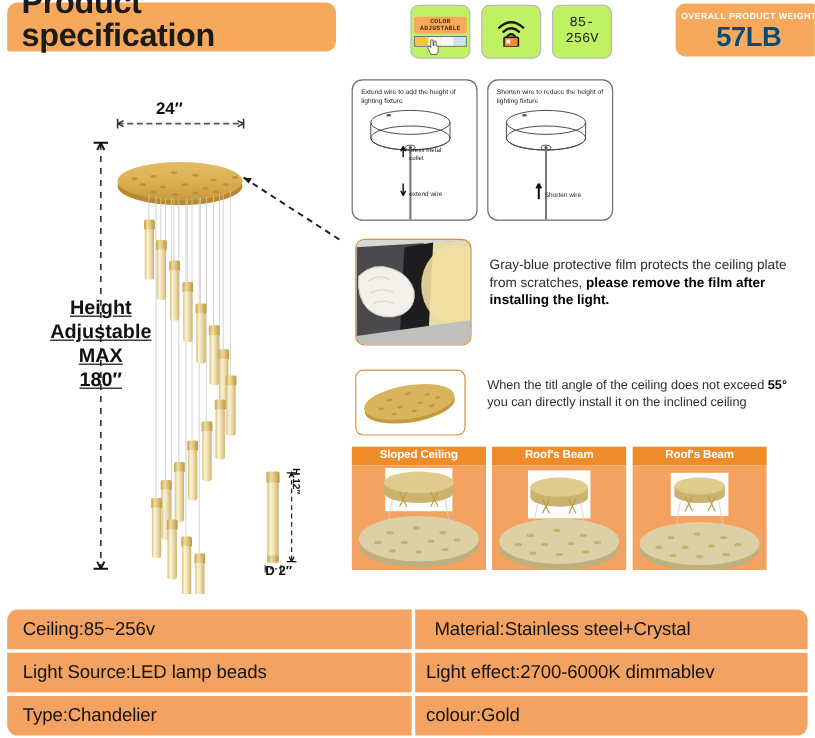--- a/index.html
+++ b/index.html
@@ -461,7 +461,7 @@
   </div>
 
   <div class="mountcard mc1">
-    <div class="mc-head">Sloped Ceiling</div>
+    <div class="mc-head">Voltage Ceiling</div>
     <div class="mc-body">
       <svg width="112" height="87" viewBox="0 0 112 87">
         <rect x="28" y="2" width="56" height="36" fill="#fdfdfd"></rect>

• [What is required] Restate word for word the lines from the one holding "-461,7 +461,7 @@" through the last line of the listing, omitting every earlier line.

• [Completed task]
@@ -461,7 +461,7 @@
   </div>
 
   <div class="mountcard mc1">
-    <div class="mc-head">Sloped Ceiling</div>
+    <div class="mc-head">Voltage Ceiling</div>
     <div class="mc-body">
       <svg width="112" height="87" viewBox="0 0 112 87">
         <rect x="28" y="2" width="56" height="36" fill="#fdfdfd"></rect>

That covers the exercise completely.